Il profilo: dalla cattedra in Bocconi alla vigilanza sui mercati
Mosca porta in Consob un bagaglio accademico solido. Professoressa associata di Diritto Commerciale al Dipartimento di Studi Giuridici dell’Università Bocconi — incarico attualmente sospeso per aspettativa, in ragione del ruolo istituzionale — è una studiosa dei mercati finanziari e della corporate governance. Le sue ricerche si collocano al confine tra regolamentazione finanziaria e diritto societario, con particolare attenzione a temi come gli abusi di mercato, la trasparenza informativa e le offerte pubbliche di acquisto. È anche Research Fellow del Centro Baffi-Carefin dell’ateneo milanese.
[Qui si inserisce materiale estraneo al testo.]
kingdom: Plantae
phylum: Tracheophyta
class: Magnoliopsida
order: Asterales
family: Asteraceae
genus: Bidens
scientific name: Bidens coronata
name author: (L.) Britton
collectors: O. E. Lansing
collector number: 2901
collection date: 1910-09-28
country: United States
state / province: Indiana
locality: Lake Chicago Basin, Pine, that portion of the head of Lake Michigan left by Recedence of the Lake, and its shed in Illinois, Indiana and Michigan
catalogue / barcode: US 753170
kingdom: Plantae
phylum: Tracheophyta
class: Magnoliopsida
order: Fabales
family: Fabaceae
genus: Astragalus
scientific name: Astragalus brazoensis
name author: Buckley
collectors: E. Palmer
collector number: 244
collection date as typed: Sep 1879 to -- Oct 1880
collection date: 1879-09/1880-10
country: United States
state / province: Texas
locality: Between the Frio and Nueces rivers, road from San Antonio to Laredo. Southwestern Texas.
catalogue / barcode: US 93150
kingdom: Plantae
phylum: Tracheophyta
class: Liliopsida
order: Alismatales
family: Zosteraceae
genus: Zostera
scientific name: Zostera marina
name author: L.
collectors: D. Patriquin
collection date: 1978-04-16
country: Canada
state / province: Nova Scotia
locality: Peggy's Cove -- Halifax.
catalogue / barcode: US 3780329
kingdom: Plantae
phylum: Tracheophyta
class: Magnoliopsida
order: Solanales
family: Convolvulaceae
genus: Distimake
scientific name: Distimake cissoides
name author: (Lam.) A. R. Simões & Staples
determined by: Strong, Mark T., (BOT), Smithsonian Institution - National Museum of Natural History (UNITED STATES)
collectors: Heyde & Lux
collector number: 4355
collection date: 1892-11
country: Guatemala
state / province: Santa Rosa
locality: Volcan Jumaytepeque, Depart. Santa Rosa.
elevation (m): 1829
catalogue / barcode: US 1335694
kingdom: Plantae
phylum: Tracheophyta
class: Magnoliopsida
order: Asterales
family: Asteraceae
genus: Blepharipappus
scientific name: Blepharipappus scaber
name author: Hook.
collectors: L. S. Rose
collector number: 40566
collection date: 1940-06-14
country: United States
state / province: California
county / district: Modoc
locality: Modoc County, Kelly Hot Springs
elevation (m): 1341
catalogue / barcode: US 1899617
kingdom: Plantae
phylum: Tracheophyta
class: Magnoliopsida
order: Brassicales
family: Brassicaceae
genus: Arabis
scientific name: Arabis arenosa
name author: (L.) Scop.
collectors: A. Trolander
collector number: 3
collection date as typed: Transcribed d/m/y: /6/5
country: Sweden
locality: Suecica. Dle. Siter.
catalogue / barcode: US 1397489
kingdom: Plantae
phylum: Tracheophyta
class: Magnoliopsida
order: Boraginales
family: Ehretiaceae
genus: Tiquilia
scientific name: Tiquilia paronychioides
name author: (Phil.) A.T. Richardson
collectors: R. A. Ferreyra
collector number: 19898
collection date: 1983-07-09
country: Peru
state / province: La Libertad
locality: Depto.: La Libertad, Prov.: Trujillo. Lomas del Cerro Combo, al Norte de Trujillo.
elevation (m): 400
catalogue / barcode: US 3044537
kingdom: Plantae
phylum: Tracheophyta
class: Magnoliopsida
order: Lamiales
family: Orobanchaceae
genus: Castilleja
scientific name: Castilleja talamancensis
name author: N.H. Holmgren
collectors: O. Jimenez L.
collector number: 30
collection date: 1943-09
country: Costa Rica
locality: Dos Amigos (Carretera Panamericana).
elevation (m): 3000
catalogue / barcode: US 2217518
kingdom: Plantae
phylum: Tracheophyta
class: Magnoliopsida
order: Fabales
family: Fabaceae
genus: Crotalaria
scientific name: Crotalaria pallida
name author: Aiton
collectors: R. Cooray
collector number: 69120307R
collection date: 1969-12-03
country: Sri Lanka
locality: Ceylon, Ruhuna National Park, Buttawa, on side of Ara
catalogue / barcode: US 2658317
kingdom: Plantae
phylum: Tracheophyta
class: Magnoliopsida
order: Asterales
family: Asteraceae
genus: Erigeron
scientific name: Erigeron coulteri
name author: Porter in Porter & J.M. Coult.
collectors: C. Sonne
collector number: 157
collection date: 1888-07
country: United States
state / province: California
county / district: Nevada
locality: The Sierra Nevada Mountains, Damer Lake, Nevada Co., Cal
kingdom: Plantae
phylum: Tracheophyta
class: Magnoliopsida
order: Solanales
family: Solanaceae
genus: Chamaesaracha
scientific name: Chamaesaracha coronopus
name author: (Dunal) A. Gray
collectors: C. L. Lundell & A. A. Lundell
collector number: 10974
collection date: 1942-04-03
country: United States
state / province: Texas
Una reggenza nel pieno del risiko bancario
Il periodo di transizione, del resto, è capitato in un momento tutt’altro che tranquillo per la finanza italiana. Proprio mentre la Consob operava senza un presidente nella pienezza dei poteri, il consolidamento bancario ha ripreso vigore: offerte pubbliche, operazioni straordinarie, riassetti negli azionariati e nuove aggregazioni hanno rimesso l’Autorità al centro della scena, con il compito di vigilare sulla correttezza delle comunicazioni al mercato, sulla trasparenza delle operazioni e sull’equo trattamento degli investitori. Nonostante l’assetto provvisorio, la Commissione non ha rallentato: i provvedimenti sono stati adottati regolarmente e i dossier più sensibili hanno continuato a essere seguiti, con la firma della presidente vicaria.